I’m always looking for great historical fiction and nonfiction to read. And the World War II/Holocaust era is one of my favorites to read about. So it was a pleasant surprise when I stumbled across this true story.
The time is different, but the situation is very similar. Just because the Holocaust was over doesn’t mean that Jewish families were suddenly safe. When Russia invaded Hungary in 1956, many feared that it was starting all over again. So families made the decision to flee the country, leaving behind everything they knew and loved.
This is the remarkable tale of the journey faced by the author’s parents. It’s a great read for young adults, providing names and faces to historical facts making the story come alive. And it’s quick and easy to read, guaranteed to keep the attention of younger readers.
What can I say about Ruta Sepetys other than she’s amazing? She has this amazing ability to take a piece of history and weave a complex, compelling piece of fiction around it. Her latest masterpiece is no exception.
The year is 1945, the place is Prussia. The war is winding down, but the horrors of it are not. As thousands of refugees attempt to make their way to safety, we are introduced to several of them. They each have a story to tell, and secrets to keep. Their paths converge as one in an attempt to survive.
There’s Joana, a selfless nurse whose only goal is to save people. There’s young Emilia, harboring a secret far beyond what we are led to believe. And Florian, the knight in shining armor who saves her. And Alfred Frick…what can I say about him? He’s shady and secretive and more than a bit unstable. Is he really going to help save the others from sure death?
Time and again, tragedy strikes in one form or another. Until finally, towards the very end, the biggest tragedy of all befalls Joana and Emilia and Florian and the others. And yes, even Alfred Frick. Some will survive, some will not.

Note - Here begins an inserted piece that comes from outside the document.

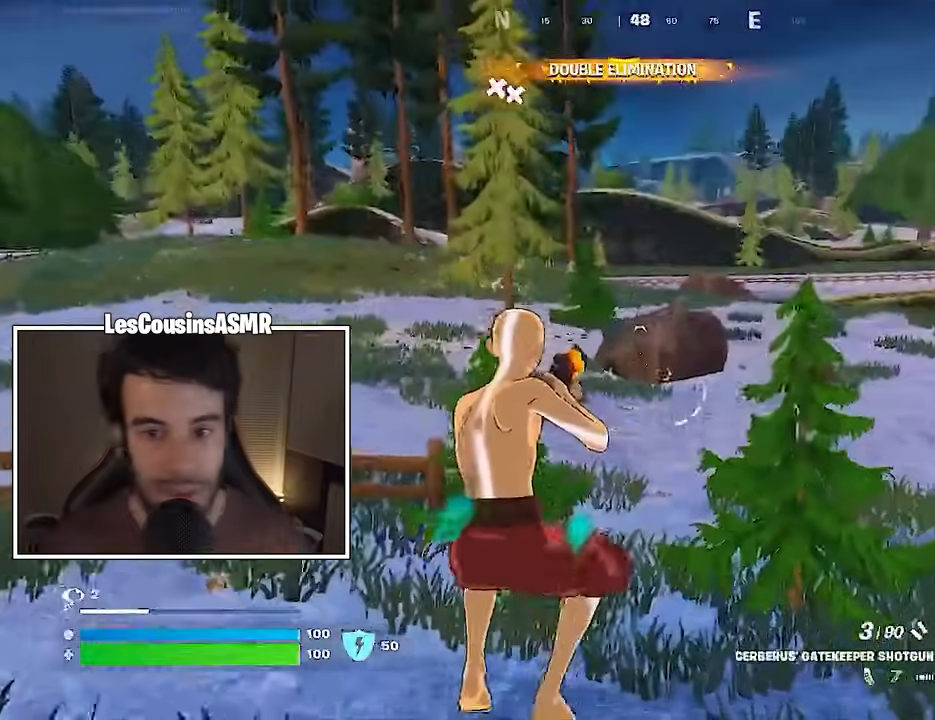
{"buttons": ["TRIANGLE"], "left_stick": "up", "right_stick": "center", "events": [[83, "left_stick", "up"], [367, "CROSS", "down"], [433, "TRIANGLE", "down"], [450, "CROSS", "up"]]}
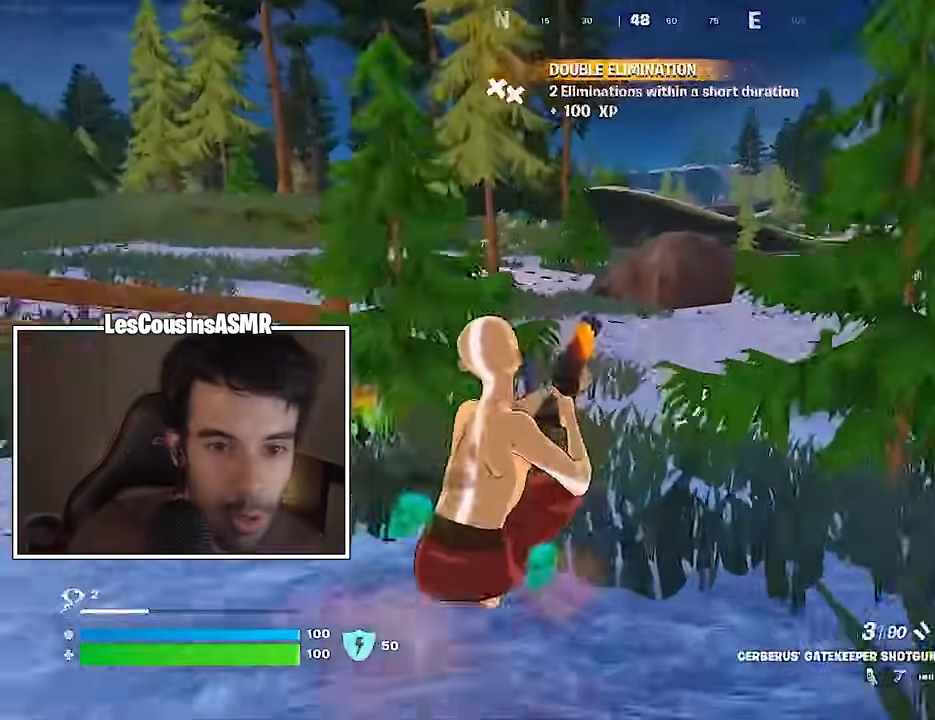
{"buttons": [], "left_stick": "up-left", "right_stick": "left", "events": [[17, "TRIANGLE", "up"], [33, "R1", "down"], [117, "TRIANGLE", "down"], [183, "R1", "up"], [183, "TRIANGLE", "up"], [300, "L3", "down"], [300, "left_stick", "up-left"], [350, "right_stick", "left"], [367, "L3", "up"]]}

Yet again, historical fiction written by a gifted author has given me new knowledge while telling an outstandingly brilliant story. The tragedy of the Wilhelm Gustloff was a real thing, while the tragedy of our characters was not. But the author makes us feel as if the entire story truly happened. And that’s exactly what exceptional books do…
Although this book was written more than 15 years ago, it’s certainly a timeless story.
Taylor Greer leaves her Kentucky home to make her own way in the world. After a few unexpected pit stops and the gift of someone else’s baby, Taylor lands in Arizona. And so begins the story of a young woman making a stable life, with a job, friends, love, and this baby who was given to her.
This beautifully written novel is about beginnings and endings and human connections. Taylor’s Guatemalan friends lost a baby, Taylor gained a baby. Lou Ann lost love, Taylor’s mom (and maybe Taylor, too) found love. April lost a mom, then gained more mother figures than she could ever imagine. I could go on and on.
I can’t stop thinking about April planting things. Was she trying to put down roots? Bury the past? Become one with the land? In any case, the circle of life plays a large role in The Bean Trees.
I cried slow, deep tears reading this book. The sweet, steady beauty of humanity strikes in harsh contrast to the spare, dry landscape and the cold politics of the government. And I was left with the knowledge that the love of a mother knows no bounds. Read it, and your heart will be touched also.